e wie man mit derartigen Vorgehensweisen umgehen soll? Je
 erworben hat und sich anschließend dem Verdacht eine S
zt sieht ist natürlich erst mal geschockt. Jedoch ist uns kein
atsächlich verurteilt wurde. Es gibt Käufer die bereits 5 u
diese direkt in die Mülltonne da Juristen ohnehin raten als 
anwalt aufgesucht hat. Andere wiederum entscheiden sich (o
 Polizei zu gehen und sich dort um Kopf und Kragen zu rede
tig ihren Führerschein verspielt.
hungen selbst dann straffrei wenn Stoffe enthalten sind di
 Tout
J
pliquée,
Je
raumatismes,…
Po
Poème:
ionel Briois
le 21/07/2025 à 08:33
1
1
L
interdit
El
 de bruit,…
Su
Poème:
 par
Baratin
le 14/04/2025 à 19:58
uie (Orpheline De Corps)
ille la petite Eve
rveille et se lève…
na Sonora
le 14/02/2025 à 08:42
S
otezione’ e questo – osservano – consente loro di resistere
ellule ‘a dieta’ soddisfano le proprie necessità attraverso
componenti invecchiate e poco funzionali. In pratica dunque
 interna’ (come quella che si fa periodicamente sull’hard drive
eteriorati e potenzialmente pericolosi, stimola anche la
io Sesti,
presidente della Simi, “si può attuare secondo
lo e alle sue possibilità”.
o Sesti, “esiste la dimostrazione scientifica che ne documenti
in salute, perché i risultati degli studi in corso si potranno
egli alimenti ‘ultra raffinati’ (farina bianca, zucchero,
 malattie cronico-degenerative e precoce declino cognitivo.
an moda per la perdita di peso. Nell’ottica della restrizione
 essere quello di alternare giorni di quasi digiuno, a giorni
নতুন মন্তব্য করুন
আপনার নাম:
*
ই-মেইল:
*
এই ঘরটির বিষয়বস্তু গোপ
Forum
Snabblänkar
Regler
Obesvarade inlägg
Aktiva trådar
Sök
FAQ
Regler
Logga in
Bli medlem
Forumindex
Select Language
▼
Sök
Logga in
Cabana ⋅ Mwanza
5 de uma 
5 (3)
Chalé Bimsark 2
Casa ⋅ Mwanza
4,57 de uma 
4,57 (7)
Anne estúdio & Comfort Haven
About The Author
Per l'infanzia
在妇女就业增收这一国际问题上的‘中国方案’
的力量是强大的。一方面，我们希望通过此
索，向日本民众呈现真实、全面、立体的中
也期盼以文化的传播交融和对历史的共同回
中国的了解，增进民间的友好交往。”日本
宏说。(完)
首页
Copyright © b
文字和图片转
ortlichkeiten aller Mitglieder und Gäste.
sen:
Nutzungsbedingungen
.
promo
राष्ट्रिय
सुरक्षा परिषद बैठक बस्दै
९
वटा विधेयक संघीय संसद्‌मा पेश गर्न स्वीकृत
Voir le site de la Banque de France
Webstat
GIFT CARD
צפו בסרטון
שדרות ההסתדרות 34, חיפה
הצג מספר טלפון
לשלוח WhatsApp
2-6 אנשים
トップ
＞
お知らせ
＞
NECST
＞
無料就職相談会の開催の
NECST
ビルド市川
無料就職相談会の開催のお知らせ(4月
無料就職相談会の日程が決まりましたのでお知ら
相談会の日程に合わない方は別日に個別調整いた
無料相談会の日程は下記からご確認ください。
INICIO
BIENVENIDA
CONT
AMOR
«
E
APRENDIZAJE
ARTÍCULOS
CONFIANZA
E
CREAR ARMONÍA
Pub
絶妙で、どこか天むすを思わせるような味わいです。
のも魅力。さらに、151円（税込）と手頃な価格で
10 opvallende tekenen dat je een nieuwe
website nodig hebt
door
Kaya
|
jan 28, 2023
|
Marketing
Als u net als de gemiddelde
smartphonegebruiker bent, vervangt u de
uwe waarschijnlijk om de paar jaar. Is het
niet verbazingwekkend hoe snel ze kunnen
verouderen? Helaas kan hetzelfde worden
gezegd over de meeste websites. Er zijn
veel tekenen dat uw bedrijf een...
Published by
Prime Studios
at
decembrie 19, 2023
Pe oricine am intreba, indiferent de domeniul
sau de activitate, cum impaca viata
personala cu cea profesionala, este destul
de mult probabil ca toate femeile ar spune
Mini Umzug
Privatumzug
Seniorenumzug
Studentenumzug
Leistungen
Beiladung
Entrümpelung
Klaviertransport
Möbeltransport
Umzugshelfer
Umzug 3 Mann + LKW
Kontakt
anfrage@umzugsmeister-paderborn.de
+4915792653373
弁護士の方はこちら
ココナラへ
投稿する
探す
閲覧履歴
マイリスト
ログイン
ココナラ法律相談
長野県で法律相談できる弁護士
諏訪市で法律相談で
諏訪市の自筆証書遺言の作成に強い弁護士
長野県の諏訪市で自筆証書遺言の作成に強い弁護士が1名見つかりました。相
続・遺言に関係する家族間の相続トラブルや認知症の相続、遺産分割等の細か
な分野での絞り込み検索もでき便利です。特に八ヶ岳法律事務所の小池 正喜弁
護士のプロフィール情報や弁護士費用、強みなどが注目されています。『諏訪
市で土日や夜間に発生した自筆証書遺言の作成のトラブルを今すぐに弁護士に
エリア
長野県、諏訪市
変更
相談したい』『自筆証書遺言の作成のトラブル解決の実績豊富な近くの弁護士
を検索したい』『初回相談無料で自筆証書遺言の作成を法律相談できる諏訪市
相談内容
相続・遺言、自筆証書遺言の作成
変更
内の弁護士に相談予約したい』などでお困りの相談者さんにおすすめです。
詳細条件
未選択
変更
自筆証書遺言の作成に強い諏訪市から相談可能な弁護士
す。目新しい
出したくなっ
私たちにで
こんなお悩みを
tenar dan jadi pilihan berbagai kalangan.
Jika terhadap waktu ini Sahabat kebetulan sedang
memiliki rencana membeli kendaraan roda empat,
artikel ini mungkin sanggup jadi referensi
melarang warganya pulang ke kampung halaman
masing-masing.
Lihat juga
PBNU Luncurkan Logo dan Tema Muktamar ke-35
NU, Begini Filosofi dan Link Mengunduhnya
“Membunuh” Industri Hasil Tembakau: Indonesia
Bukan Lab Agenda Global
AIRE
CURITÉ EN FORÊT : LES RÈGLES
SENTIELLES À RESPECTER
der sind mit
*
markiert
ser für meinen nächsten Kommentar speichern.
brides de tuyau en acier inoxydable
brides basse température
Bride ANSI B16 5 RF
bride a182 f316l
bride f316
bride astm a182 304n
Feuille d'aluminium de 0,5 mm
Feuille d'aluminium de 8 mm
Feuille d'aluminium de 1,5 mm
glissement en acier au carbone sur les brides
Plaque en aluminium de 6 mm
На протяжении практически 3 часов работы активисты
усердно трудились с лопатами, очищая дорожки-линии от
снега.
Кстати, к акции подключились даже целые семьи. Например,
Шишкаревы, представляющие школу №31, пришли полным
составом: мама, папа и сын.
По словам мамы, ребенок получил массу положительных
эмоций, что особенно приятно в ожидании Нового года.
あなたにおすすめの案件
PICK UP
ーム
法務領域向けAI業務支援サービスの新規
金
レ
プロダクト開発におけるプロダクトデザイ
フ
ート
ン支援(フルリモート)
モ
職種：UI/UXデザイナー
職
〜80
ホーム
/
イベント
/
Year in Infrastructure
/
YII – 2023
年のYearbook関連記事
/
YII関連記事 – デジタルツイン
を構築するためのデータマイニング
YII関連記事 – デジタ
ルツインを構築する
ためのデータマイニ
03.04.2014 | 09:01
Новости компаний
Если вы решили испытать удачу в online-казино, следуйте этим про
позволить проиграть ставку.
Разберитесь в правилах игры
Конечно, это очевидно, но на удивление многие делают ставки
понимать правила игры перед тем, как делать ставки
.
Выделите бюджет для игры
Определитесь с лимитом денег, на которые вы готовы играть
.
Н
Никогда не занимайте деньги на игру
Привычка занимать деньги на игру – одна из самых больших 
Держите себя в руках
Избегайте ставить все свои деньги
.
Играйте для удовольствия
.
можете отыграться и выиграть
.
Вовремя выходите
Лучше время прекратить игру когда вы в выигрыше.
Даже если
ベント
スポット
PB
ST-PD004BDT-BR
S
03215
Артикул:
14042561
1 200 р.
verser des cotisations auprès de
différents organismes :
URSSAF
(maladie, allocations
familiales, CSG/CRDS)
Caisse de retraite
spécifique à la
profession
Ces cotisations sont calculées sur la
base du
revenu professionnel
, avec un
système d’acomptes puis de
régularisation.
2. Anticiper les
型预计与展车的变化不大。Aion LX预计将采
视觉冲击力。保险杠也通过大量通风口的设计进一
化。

++++++++

Exercise
Your answer must consist solely of the lines from the top of the entries above through the line containing "malattie cronico-degenerative e", copied exactly, both ends included.

Exercise output
e wie man mit derartigen Vorgehensweisen umgehen soll? Je
 erworben hat und sich anschließend dem Verdacht eine S
zt sieht ist natürlich erst mal geschockt. Jedoch ist uns kein
atsächlich verurteilt wurde. Es gibt Käufer die bereits 5 u
diese direkt in die Mülltonne da Juristen ohnehin raten als 
anwalt aufgesucht hat. Andere wiederum entscheiden sich (o
 Polizei zu gehen und sich dort um Kopf und Kragen zu rede
tig ihren Führerschein verspielt.
hungen selbst dann straffrei wenn Stoffe enthalten sind di
 Tout
J
pliquée,
Je
raumatismes,…
Po
Poème:
ionel Briois
le 21/07/2025 à 08:33
1
1
L
interdit
El
 de bruit,…
Su
Poème:
 par
Baratin
le 14/04/2025 à 19:58
uie (Orpheline De Corps)
ille la petite Eve
rveille et se lève…
na Sonora
le 14/02/2025 à 08:42
S
otezione’ e questo – osservano – consente loro di resistere
ellule ‘a dieta’ soddisfano le proprie necessità attraverso
componenti invecchiate e poco funzionali. In pratica dunque
 interna’ (come quella che si fa periodicamente sull’hard drive
eteriorati e potenzialmente pericolosi, stimola anche la
io Sesti,
presidente della Simi, “si può attuare secondo
lo e alle sue possibilità”.
o Sesti, “esiste la dimostrazione scientifica che ne documenti
in salute, perché i risultati degli studi in corso si potranno
egli alimenti ‘ultra raffinati’ (farina bianca, zucchero,
 malattie cronico-degenerative e precoce declino cognitivo.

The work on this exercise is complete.